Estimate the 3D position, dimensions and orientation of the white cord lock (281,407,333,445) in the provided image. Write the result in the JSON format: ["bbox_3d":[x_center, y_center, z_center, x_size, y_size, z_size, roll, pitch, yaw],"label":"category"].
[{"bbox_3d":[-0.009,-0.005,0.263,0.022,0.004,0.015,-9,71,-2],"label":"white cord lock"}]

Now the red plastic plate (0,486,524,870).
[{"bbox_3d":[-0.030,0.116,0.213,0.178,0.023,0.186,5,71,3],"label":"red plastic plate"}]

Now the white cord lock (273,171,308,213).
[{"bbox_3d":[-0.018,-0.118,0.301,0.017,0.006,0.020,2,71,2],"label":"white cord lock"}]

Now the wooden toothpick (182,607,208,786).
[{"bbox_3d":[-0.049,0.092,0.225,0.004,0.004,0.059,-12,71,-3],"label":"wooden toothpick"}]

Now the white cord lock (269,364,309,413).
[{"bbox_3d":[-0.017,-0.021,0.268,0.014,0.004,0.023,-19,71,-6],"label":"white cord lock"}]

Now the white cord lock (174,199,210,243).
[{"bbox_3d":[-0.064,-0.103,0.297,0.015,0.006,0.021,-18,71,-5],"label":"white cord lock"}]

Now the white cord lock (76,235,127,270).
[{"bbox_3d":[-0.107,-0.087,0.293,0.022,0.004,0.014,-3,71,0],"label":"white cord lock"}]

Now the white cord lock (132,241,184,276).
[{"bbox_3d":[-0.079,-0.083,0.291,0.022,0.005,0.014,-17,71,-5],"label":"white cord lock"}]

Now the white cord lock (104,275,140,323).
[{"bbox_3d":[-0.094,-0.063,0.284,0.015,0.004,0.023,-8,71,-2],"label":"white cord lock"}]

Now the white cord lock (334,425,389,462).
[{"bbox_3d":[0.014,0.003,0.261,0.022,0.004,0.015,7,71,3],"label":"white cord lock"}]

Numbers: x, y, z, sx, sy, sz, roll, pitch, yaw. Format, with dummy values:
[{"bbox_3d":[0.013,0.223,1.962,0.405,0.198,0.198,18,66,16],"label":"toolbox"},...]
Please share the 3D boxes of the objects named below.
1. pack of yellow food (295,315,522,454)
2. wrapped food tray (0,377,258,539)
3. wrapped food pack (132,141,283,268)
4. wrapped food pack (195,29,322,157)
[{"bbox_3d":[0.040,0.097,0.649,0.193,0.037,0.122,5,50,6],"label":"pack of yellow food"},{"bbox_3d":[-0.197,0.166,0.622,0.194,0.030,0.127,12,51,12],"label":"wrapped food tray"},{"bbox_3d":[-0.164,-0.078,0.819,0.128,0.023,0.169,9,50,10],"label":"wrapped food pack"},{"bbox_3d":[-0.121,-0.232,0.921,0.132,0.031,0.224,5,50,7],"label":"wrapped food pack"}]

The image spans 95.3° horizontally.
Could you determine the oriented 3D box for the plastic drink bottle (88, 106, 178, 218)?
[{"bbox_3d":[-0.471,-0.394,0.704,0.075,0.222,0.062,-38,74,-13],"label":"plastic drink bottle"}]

——

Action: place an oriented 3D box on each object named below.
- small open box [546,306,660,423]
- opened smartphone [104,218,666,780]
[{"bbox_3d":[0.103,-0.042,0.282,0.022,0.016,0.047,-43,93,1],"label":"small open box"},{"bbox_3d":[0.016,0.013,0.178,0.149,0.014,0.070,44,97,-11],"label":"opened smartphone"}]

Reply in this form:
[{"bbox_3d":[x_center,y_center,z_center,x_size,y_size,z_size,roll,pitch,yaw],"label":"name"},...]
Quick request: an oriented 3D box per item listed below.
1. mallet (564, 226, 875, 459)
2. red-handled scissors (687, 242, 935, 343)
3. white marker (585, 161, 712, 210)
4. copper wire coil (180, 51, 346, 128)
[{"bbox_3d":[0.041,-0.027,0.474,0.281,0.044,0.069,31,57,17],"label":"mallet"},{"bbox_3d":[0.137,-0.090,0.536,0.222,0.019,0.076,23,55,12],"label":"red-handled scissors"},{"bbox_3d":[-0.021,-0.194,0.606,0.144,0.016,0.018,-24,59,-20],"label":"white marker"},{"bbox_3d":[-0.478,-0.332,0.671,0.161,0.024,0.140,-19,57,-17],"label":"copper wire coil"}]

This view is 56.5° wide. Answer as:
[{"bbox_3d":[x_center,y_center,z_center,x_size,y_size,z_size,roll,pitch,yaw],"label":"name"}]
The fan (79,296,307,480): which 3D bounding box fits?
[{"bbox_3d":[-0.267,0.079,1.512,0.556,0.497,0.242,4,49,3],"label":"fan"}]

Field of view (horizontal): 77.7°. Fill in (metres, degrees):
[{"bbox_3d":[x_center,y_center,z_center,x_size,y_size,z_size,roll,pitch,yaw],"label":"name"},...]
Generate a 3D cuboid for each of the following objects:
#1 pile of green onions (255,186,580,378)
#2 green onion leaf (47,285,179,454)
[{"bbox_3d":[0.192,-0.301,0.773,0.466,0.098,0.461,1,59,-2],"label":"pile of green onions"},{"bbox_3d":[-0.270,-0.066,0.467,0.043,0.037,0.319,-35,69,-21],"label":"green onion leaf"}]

——

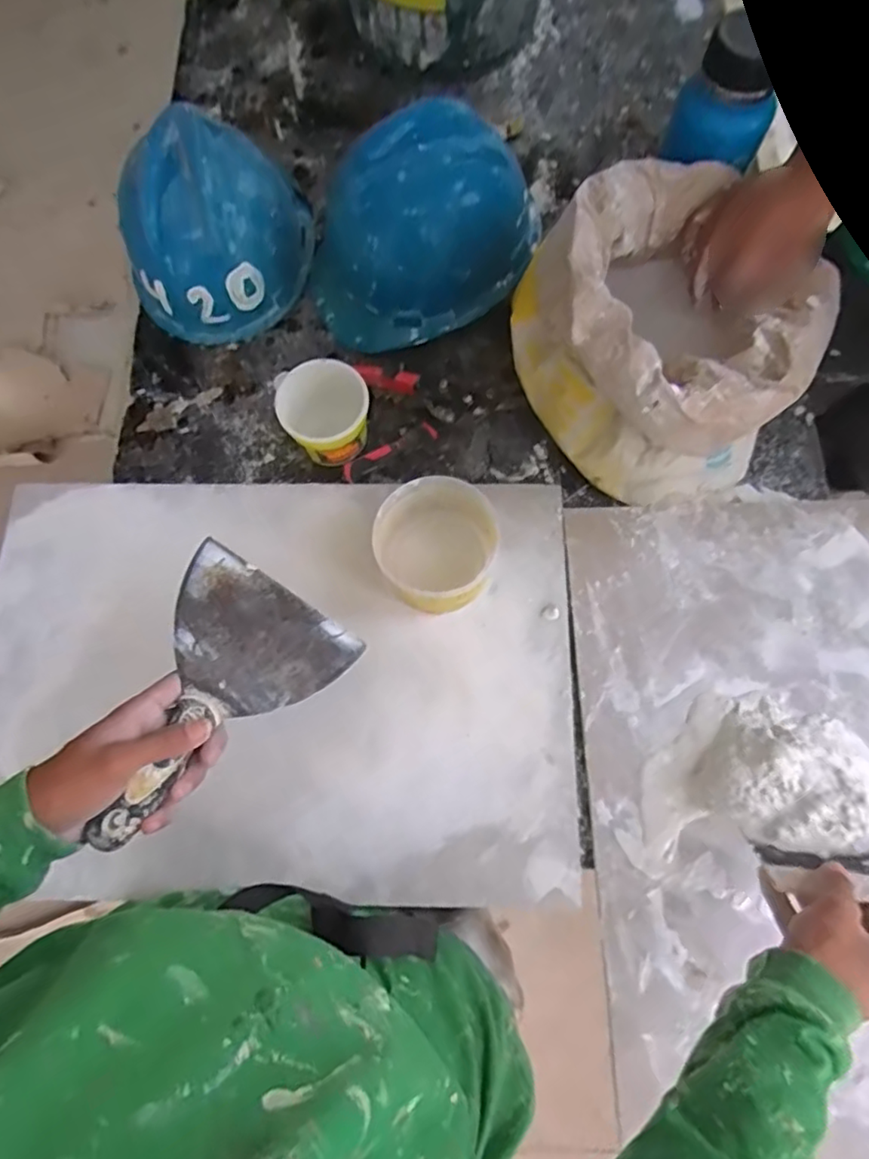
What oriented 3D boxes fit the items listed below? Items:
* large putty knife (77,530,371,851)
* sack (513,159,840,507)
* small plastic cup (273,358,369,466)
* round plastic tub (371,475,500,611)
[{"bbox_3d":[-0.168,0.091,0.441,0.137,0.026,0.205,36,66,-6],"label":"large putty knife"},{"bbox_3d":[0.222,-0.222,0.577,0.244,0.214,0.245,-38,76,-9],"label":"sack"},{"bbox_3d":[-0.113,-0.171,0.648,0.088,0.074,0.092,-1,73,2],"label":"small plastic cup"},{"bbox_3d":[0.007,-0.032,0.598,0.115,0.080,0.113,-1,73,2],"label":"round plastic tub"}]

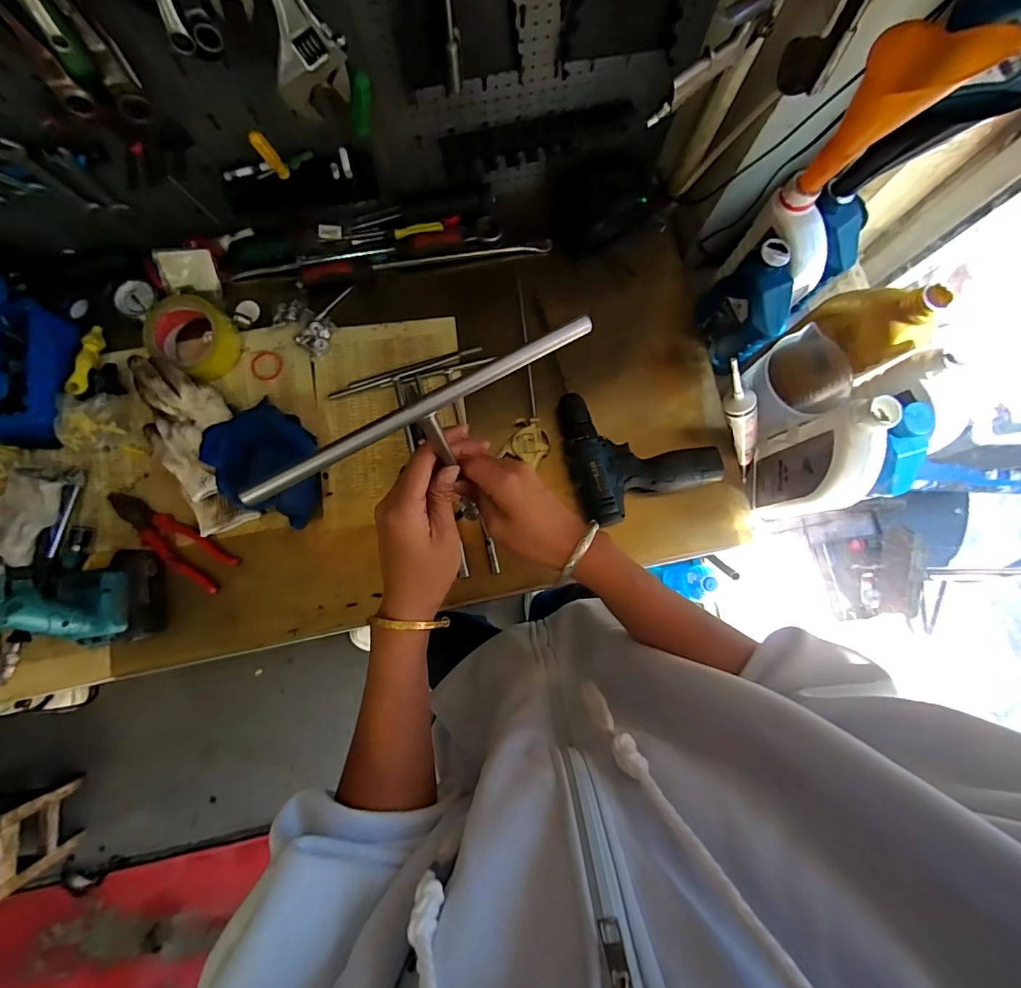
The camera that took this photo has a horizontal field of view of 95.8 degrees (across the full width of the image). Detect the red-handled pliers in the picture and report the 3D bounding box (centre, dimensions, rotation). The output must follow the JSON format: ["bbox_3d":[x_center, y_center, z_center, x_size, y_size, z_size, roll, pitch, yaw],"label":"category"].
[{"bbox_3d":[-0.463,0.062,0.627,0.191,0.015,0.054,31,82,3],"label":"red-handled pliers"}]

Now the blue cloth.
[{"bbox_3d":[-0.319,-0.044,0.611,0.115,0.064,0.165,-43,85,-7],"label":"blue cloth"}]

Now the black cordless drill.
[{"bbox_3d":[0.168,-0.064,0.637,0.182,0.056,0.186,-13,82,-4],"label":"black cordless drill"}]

——

* _Exercise directions_
Lines to set down from above: the line with "Action: place an", the line with "- small open box [546,306,660,423]", and every line between, each exactly as written.

* _Solved problem_
Action: place an oriented 3D box on each object named below.
- small open box [546,306,660,423]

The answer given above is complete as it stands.